一度は彼を褒めたアジュシーラとネガロンスだが非難されてしまい、明らかに怒りのオーラなるものが二人から漂い始めた。
「これ、もしかしてヤバいんじゃね……?」
「もしかしなくてもヤバい」
怯えるオプダットに、フィトラグスは淡々と答えた。とっくに諦めたような口調だった。
「もう許さない~!!」
「我々を怒らせた代償は大きいわよ」
アジュシーラは怒りをむき出しに、ネガロンスは落ち着いた口調で言った。怒っていないように見えるが、彼女はすでに手の上にいくつもの魔法弾を出していた。

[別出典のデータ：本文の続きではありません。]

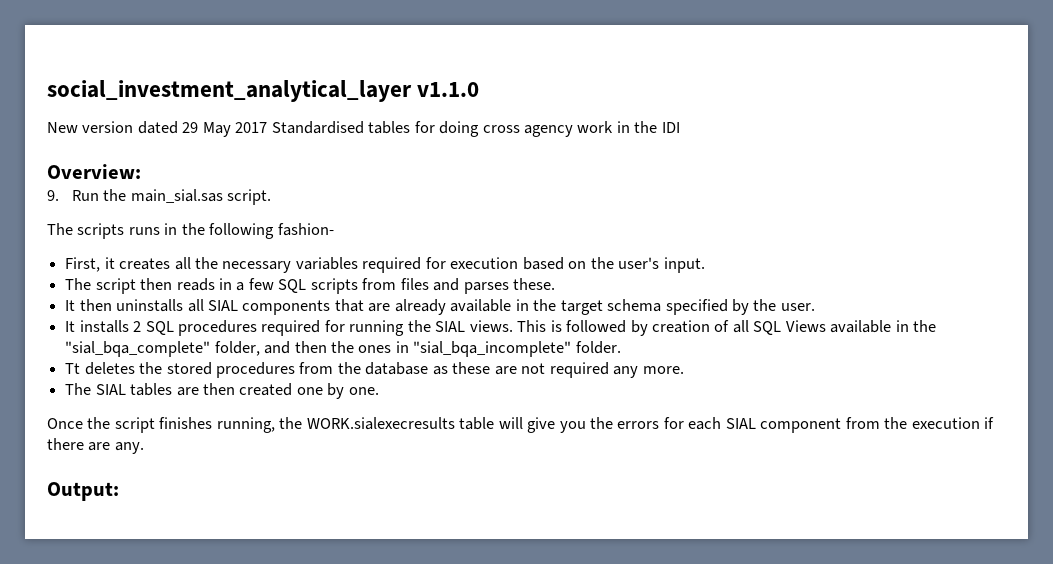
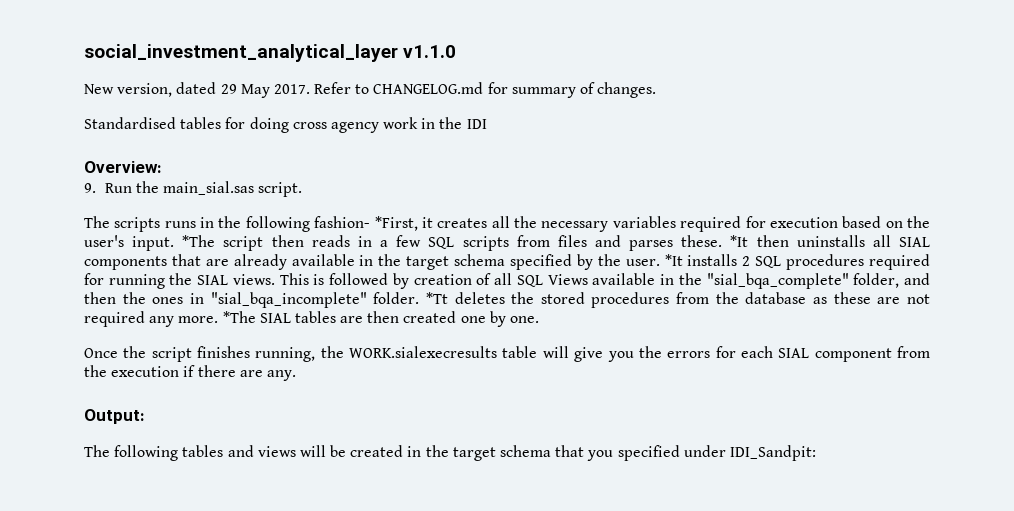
[82,121,134,133] version -> [117,83,173,97] version,
[235,122,268,133] 2017 -> [273,82,657,98] 2017. Refer to CHANGELOG.md for summary of changes. //
[65,257,101,272] // First, -> [374,216,418,231] *First,
[65,278,92,290] // The -> [182,235,216,247] *The
[65,300,76,311] // It -> [730,235,749,247] *It
[65,321,76,332] // It -> [664,254,683,266] *It
[65,363,81,374] // Tt -> [425,292,448,304] *Tt
[65,383,92,395] // The -> [222,311,256,323] *The
(119, 491) none -> [84,445,816,461] // The following tables and views will be created in the target schema that you specified under IDI_Sandpit:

敵である両者が共闘しないのはユアたちにとって助かるが、片方がキレると教会が壊される危険があった。
「面白い。相手になってやろう! ダーケスト!!」
「言われなくてもやります。今、怒らせたのはこの私なので。でも最初に怒らせたドーネクト様もきっちり責任を取っていただきます」
やはり助手の生意気な物言いに舌打ちするドーネクト。
ダーケストが魔法で黒色のモヤを出すと、それを浴びた床から十体もの人型の物体が現れた。
「な、何?!」
ユア一行は思わず後ずさりをした。
その人型は、頭からつま先までダークグレーの全身タイツを着たような見た目をしており、顔部分には、ドーネクトがティミレッジの体に埋め込んだ闇の魔法陣の模様が描かれていた。
「私の部下・ダーカーたちです。どうぞ、可愛がってあげて下さい」
ダーケストが手で指示を送ると、召喚された者たちは「ダーカー、ダーカー」と口々に言いながら、アジュシーラとネガロンスへ襲い掛かって行った。

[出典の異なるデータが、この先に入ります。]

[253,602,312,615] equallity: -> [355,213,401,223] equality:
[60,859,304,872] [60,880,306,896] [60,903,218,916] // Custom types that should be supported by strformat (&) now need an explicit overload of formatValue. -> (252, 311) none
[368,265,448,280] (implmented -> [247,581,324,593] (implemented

二人共、宙に浮いていたがダーカーたちは天井に届くほどのジャンプ力で跳び上がってみせた。
「な、何だよ、こいつら~?!」
「片付けるわよ」
ネガロンスは出していた魔法弾を、すべてダーカーたちへぶつけた。
ダーカー自体は強くないのか、あっという間に全員消えてしまった。
「よっわ! 大したことないじゃん!」
アジュシーラが笑うと、ダーケストは再び黒いモヤを出してダーカーを召喚した。
今度は先ほどの倍の二十体になっていた。
「ダーカー召喚は魔力をあまり消費しないので、いくらでも戦わせられます。一度消されるごとに倍の数を召喚してあげましょう」
ダーケストは一切笑わず、淡々と無表情で行った。
「ふざけるなぁ!」
怒ったアジュシーラが数発の魔法弾をダーカーではなく、ダーケスト本人に撃ち出した。
しかし、いつの間にかダーカーたちがバリアのようにダーケストの周囲を覆っていたため、すべて彼らが被弾してしまった。
これで二回目に召喚された分は倒され、ダーケストはすぐに四十体のダーカーを呼び出した。さすがに教会内が狭くなって来た。

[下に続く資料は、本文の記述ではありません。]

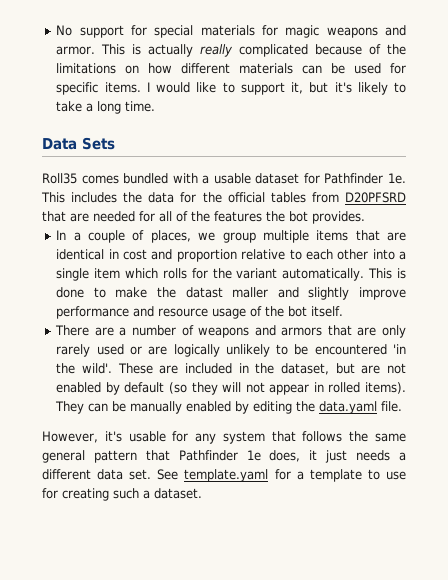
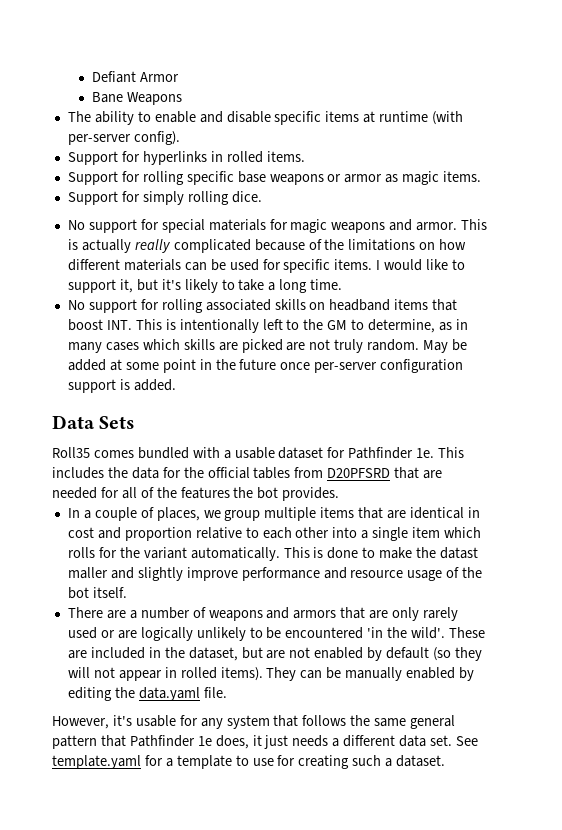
(56, 30) none -> [91,71,179,83] [91,92,182,105] [67,111,464,125] [67,131,180,145] [67,151,305,165] [67,171,482,185] [67,191,262,205] Defiant Armor // Bane Weapons // The ability to enable and disable specific items at runtime (with per-server config). // Support for hyperlinks in rolled items. // Support for rolling specific base weapons or armor as magic items. // Support for simply rolling dice. //
(156, 106) none -> [67,299,458,313] [67,319,468,333] [67,339,468,353] [67,359,464,373] [67,379,176,393] // No support for rolling associated skills on headband items that boost INT. This is intentionally left to the GM to determine, as in many cases which skills are picked are not truly random. May be added at some point in the future once per-server configuration support is added.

「言いましたよね? 消されるごとに倍の数を召喚すると」
悔しさに顔を歪めるアジュシーラ。
ダーカーを倒すのはたやすいが、それを呼び出すダーケストが表情一つ変えないことが不満だった。
いつの間にか助手・ダーケストが頭的な存在となり、ドーネクトは目の前の光景に絶句していた。
ユアたちもすっかり蚊帳の外で、手も出せずに当惑するのであった。